Alexie uses humor and imagination to showcase the characters in the best light yet his amused tolerance masks his deep resentment of the apathy of his people. Alexi writes about the native’s strong sense of community and their determination to persevere, but not better themselves. He often tells stories where empowered Indians take over the world and the white man suffers as a consequence, but all of these are fantasies in his head. The reality is the Indians never really fight back and try to help themselves. There are no live heroes, nobody is trying to better themselves and he masks his shame and disappointment in his tribe with dark humor and fantasy. Thomas Builds the Fire is a natural born storyteller yet no one likes or respects him and few people want hear anything he has to say. Violence and apathy were never more ugly than when Victor beats up Thomas Builds the Fire for no apparent reason in This Is What It Means to Say Phoenix Arizona, “All the other Indian boys stood around and watched it happen” (65). Victor was ashamed because he realized there were no tribal ties or a sense of community and “the only real thing he shared with anybody was a bottle and broken dreams “(74). Alexie has chronic cynicism about the condition of the inhabitants of the reservation. He is openly antagonistic to the history of white injustice that has been heaped on native populations for decades, but is also angry at the level of apathy in the natives for taking it. Imagination is the only weapon on the reservation. In the story Imagining the Reservation a character named Adrian wants “to rasp into sober cryptology and say something dynamic but tonight is my laundry night” (152). People on the reservation make thousands of excuses every day and Alexie points a bright spotlight on the ridiculous nature of doing nothing and expecting new results.


 

Alexie writes about self-awareness with dark humor, anger and disappointment and a sense of hopelessness because nothing is ever overcome by the end of the story. Samuel Builds-the-Fire is unique on the reservation because he managed to avoid drinking all his life. When he finally does have his first drink he begins “to understand too much about fear and failure” (134) and a few beers later Samuel “realizes he cannot turn back toward tradition and that he has no map to guide him toward the future” (134). He did everything “right” in his life. He did not drink, worked hard and still he ends up alone and dead. Alexie in this story points to the hopelessness of even bothering to try to better your life. There are heroes in the stories, but they are all from the past, long dead. Crazy horse is mentioned over and over again. In all the stories people imagine they are Crazy Horse but they can only imagine because there is nobody to look up to alive today that is native. “Imagine crazy horse detonated the atom bomb” (149), “Somehow she was still waiting for Crazy Horse” (40), and “He wished he was Crazy Horse” (42). Fantasy segments in the book fill in for lost heroes. Because there are no real heroes Alexie makes some up. In All I Wanted to Do Was Dance Victor wanders through his life mindlessly. Sometimes he worked and on payday “he would stand in front of the beer cooler in the Trading post” (89). Alexi paints an ugly picture of a young man who has already given up. Every day he makes plans, and every day he does nothing about them. After failing to start a new workout regime he adds vodka to his morning coffee saying, “Nothing more hopeless than a sober Indian” (87).

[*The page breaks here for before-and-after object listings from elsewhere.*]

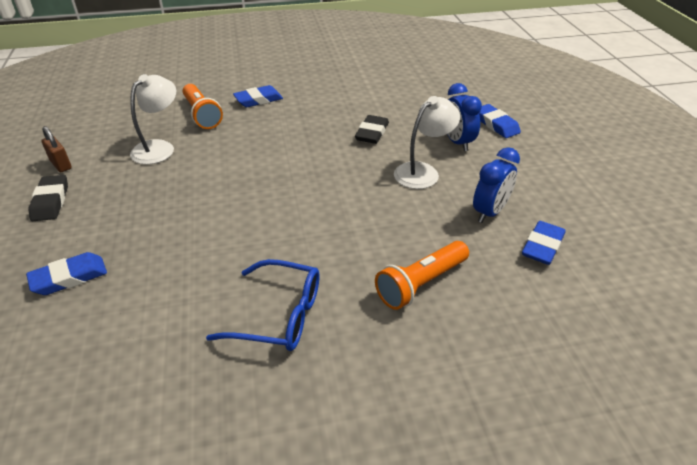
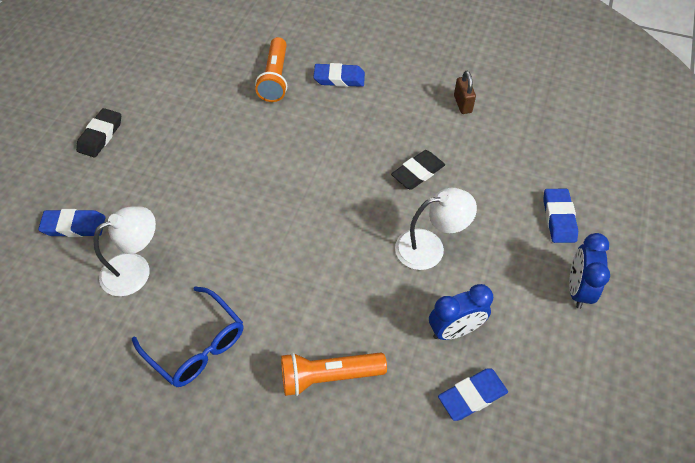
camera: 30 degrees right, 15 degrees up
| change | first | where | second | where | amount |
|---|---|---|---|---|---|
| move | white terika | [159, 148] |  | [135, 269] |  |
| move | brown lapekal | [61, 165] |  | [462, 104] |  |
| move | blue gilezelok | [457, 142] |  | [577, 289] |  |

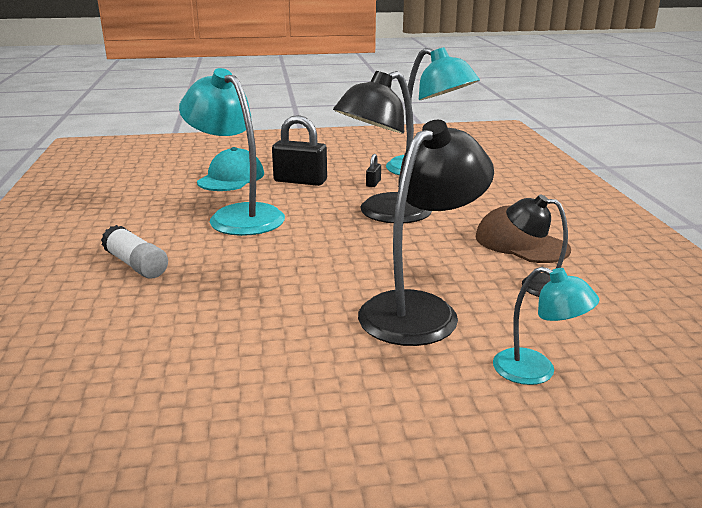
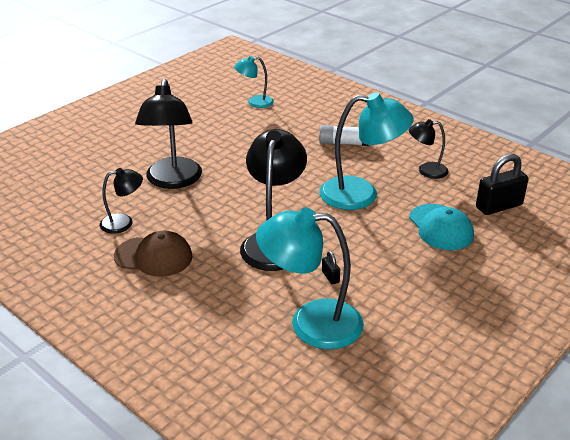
camera: 140 degrees right, 10 degrees up
| change | first | where | second | where | amount |
|---|---|---|---|---|---|
| move | turquoise terika | [536, 371] |  | [254, 102] |  |
| insert |  |  | black terika | [426, 170] |  |
| move | black lapekal | [300, 181] |  | [499, 206] |  |

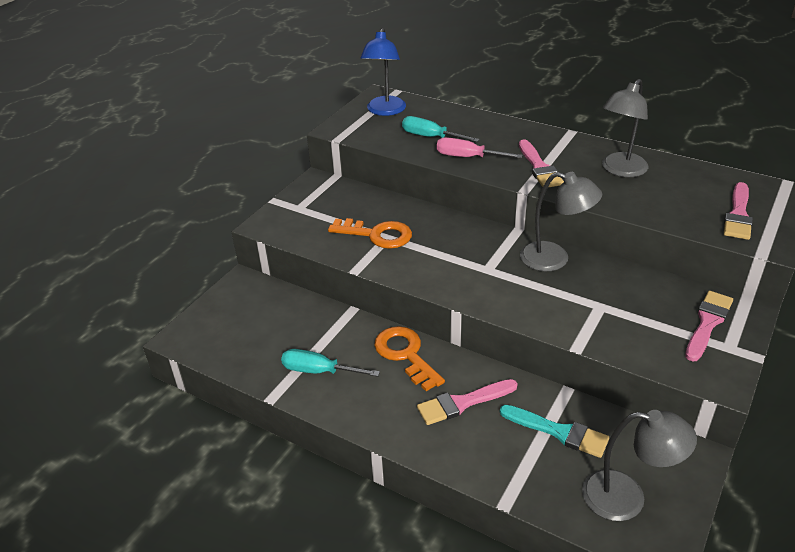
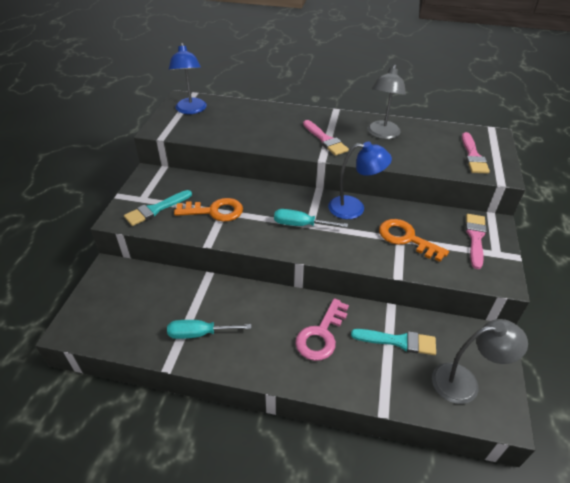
camera: 20 degrees left, 5 degrees up
| change | first | where | second | where | amount |
|---|---|---|---|---|---|
| insert |  |  | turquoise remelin | [156, 209] |  |
| move | turquoise kedepinu | [431, 137] |  | [301, 225] |  |
| replace | pink remelin | [462, 403] | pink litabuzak | [321, 334] |  |
| recolor | grey terika | [554, 259] | blue terika | [354, 208] |  |
| move | orange litabuzak | [405, 355] |  | [406, 238] |  |
| delete | pink kedepinu | [468, 157] |  |  |  |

Nothing seems to change in their lives over many generations. The inhabitants of the reservation live in poverty and squalor, their lives filled with alcohol, violence and apathy. Critic Roland Barth’s quote “literature is the question minus the answer” perfectly illustrates Sherman Alexi’s writing because all he asks are hard questions. Alcohol and hopelessness and apathy are an ugly circle that no one seems to have the answer for, including Sherman Alexie. In a PBS interview in 2002 he was asked “What are your visionary ideas for solving the struggles you work on?” Alexie answered “I have no answers. I only hope I’m asking the right questions.”

Works Cited

Alexie, Sherman. The Lone Ranger and Tonto Fistfight in Heaven. New York: Grove, 1993. Print.

Alexie, Sherman. “PBS Border Talk with Sherman Alexie.” PBS Border Talk. PBS, 12 Nov. 2002. Web. 21 Dec. 2015.